__What is being asked__: Your copy should match the entries exactly, with the pictures left out.

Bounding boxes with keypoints
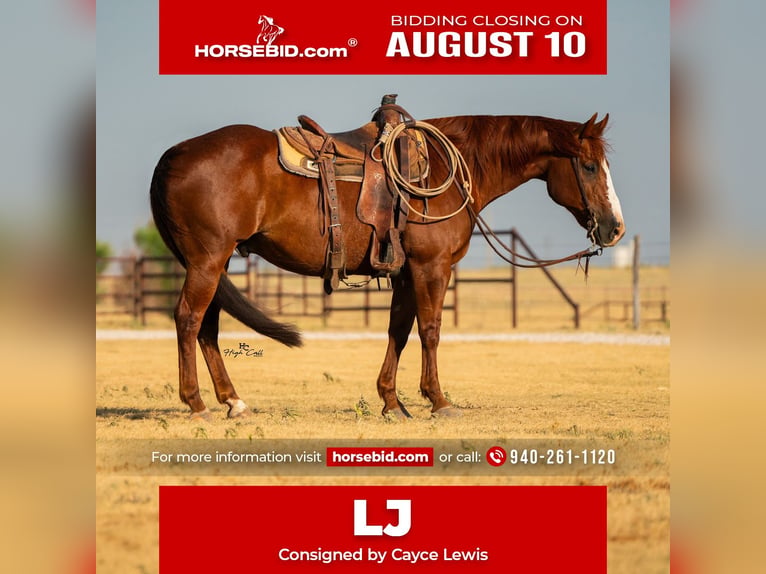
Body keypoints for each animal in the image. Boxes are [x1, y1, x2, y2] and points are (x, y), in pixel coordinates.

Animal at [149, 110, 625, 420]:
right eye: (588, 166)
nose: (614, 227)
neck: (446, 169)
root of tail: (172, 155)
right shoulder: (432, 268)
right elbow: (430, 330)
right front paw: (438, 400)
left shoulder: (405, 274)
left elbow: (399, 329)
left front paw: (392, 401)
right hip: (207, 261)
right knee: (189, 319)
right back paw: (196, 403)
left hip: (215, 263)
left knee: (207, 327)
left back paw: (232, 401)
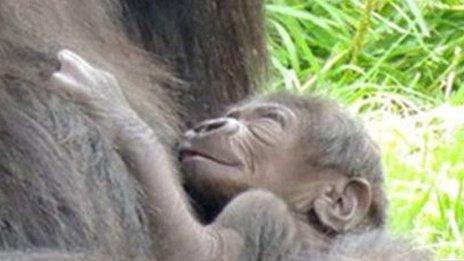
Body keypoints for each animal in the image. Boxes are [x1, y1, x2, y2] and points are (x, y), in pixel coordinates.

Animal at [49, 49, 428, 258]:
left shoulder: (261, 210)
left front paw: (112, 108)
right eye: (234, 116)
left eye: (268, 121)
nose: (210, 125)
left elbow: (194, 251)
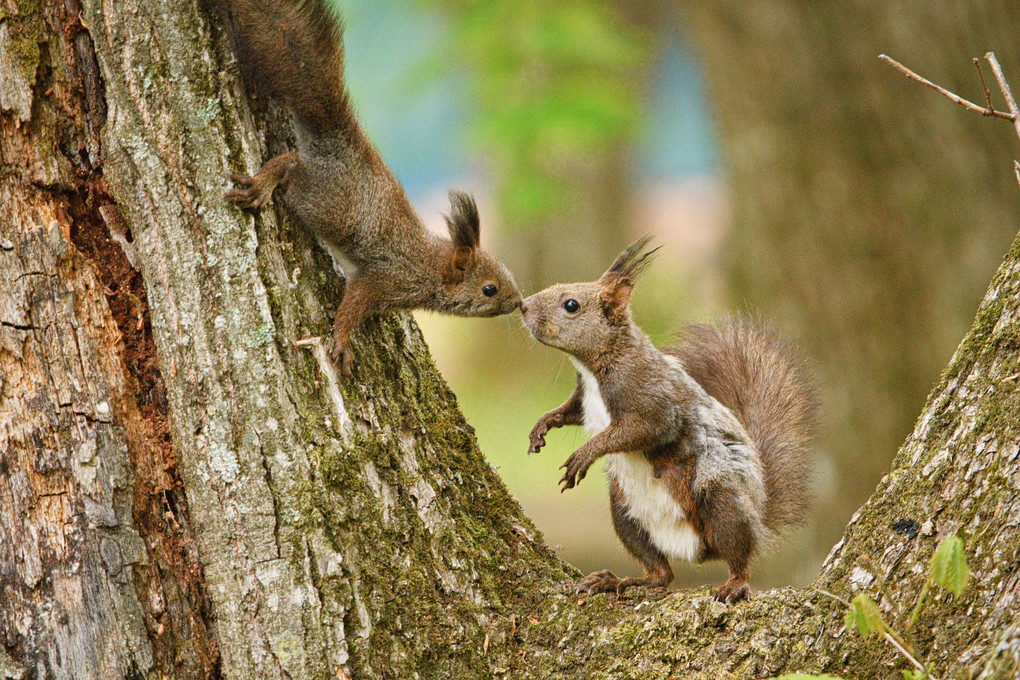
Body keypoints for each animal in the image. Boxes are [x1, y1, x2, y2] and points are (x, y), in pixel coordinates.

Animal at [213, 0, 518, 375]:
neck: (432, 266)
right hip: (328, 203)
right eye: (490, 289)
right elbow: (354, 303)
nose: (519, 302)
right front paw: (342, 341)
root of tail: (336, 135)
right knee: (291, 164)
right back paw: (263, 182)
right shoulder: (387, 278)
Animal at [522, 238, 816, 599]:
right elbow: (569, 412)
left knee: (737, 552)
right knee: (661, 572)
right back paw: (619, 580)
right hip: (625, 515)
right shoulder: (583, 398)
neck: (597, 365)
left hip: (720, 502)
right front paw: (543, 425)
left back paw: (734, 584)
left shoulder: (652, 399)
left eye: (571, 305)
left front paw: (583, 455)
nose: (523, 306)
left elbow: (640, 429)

__Answer to this task__:
Body keypoints for each animal in the image. Boxes are [x1, y1, x2, y2] and points are (x, y), in pixel coordinates.

Animal at [149, 110, 625, 420]:
right eye: (588, 166)
nose: (614, 227)
neck: (446, 169)
root of tail: (172, 155)
right shoulder: (432, 268)
right elbow: (430, 330)
right front paw: (438, 400)
left shoulder: (405, 274)
left elbow: (399, 329)
left front paw: (392, 401)
right hip: (207, 261)
right knee: (189, 319)
right back paw: (196, 403)
left hip: (215, 263)
left knee: (207, 327)
left back paw: (232, 401)
Body keypoints for each animal in the image. Boxes are [x1, y1, x2, y2] and points are (x, y), in pixel coordinates.

Animal at [49, 49, 428, 258]:
left shoulder: (261, 210)
left front paw: (112, 108)
right eye: (234, 116)
left eye: (268, 121)
nose: (210, 125)
left elbow: (194, 251)
Body keypoints for each animal in the image. Boxes are [x1, y1, x2, y2] and points are (x, y), in pixel coordinates.

Animal at [213, 0, 518, 375]:
neck: (432, 266)
right hip: (328, 203)
right eye: (490, 289)
right elbow: (354, 303)
nose: (519, 302)
right front paw: (342, 341)
root of tail: (336, 135)
right knee: (291, 164)
right back paw: (263, 182)
right shoulder: (387, 278)
Animal at [522, 238, 816, 599]:
right elbow: (569, 412)
left knee: (737, 552)
right knee: (661, 572)
right back paw: (619, 580)
right hip: (625, 515)
right shoulder: (583, 398)
neck: (597, 365)
left hip: (720, 502)
right front paw: (543, 425)
left back paw: (734, 584)
left shoulder: (652, 399)
left eye: (571, 305)
left front paw: (583, 455)
nose: (523, 306)
left elbow: (640, 429)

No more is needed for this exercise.